Enabling Data Scopes

Accounting data scopes configuration
Accounting data scopes configuration
  1. Go to Configuration > Data Scopes in your Apideck dashboard
  2. Select Accounting from the Enabled APIs list
  3. Toggle Enable data scopes
  4. Expand a resource to see available fields
  5. Check the fields you need for Read and/or Write operations
  6. Click Save Changes

The field list shows only fields supported by your enabled connectors. If you don't see a field, enable more connectors first.

Example: Building an Invoice Dashboard

Say you're building an invoice tracking dashboard. You need invoice metadata and line items, but not sensitive supplier or customer financial details.

Configure these fields for the Invoices resource:

Invoice resources
Invoice resources
  • id
  • number
  • customer (id, display_name, company_name)
  • invoice_date
  • due_date
  • status
  • total
  • balance
  • currency
  • line_items

Leave unchecked:

  • customer bank account fields
  • tax identification numbers
  • billing/shipping addresses (if not needed)
  • custom fields containing sensitive data

For the Customers resource, include only:

Customer resources
Customer resources
  • id
  • display_name
  • company_name
  • email

Leave unchecked:

  • bank_accounts
  • tax_number
  • addresses
  • notes

Now your dashboard shows invoice status and amounts without exposing sensitive financial or personal data.

Example: Expense Sync Application

Building an expense reporting tool that syncs with accounting software? You need expense details but not full supplier records.
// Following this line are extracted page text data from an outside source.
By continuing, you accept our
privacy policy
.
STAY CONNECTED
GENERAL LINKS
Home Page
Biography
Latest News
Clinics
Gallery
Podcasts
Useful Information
Configure these fields for the Expenses resource:

  • id
  • transaction_date
  • account_id
  • line_items (description, total_amount, tracking_categories)
  • memo
  • currency

Leave unchecked:

  • supplier bank details
  • payment account numbers
  • internal reference fields
Scope confirmation after saving changes
Scope confirmation after saving changes
Accounting data scopes access
Accounting data scopes access
Grant scopes and save changes
Grant scopes and save changes

When Data Scopes are enabled, consumers see a consent screen before their connection becomes callable. This is managed through Vault:

  1. Consumer opens Vault to configure their accounting connection
  2. After authorization, they see the Requested Data Access prompt
  3. The prompt lists exactly which fields your app wants to access
  4. Consumer clicks Accept to grant access, or Deny to reject

If you change the scope configuration (e.g., by adding new fields), existing consumers must re-consent before requests succeed.

Best Practices

  • Start minimal: Enable only the fields you actually use. You can always expand later.
  • Separate read and write scopes thoughtfully: You might need to read invoice totals but never write to bank account fields.
  • Consider multi-entity setups: If your users have multiple subsidiaries or locations, ensure your scopes cover the fields needed for entity selection.
  • Handle re-consent gracefully: When you expand scopes, existing consumers must re-consent before requests succeed. Build UI to guide them back to Vault.

FAQ

What if a connector doesn't support field selection? Apideck still filters the response. The connector returns all fields, but Apideck strips any fields that are not granted before sending the data to your application. Your app never sees unauthorized data.

Do Data Scopes affect write operations? Yes. Write requests containing non-granted fields are rejected with a validation error. Only include fields within your configured scope.

What about nested objects? You can scope fields within nested objects. For example, you might allow line_items.description and line_items.total_amount while excluding line_items.tax_code.

Can I use different scopes for different resources? Yes. Each resource has its own scope configuration. A reporting dashboard might have broad read scopes on Invoices but no access to Bank Accounts at all.

What happens to existing consumers when I enable Data Scopes? They must grant access before making API requests. Until they consent, the connection won't be callable.

Can consumers see which fields I'm requesting? Yes. The consent screen shows the exact fields and resources your application wants to access. Transparency is the point.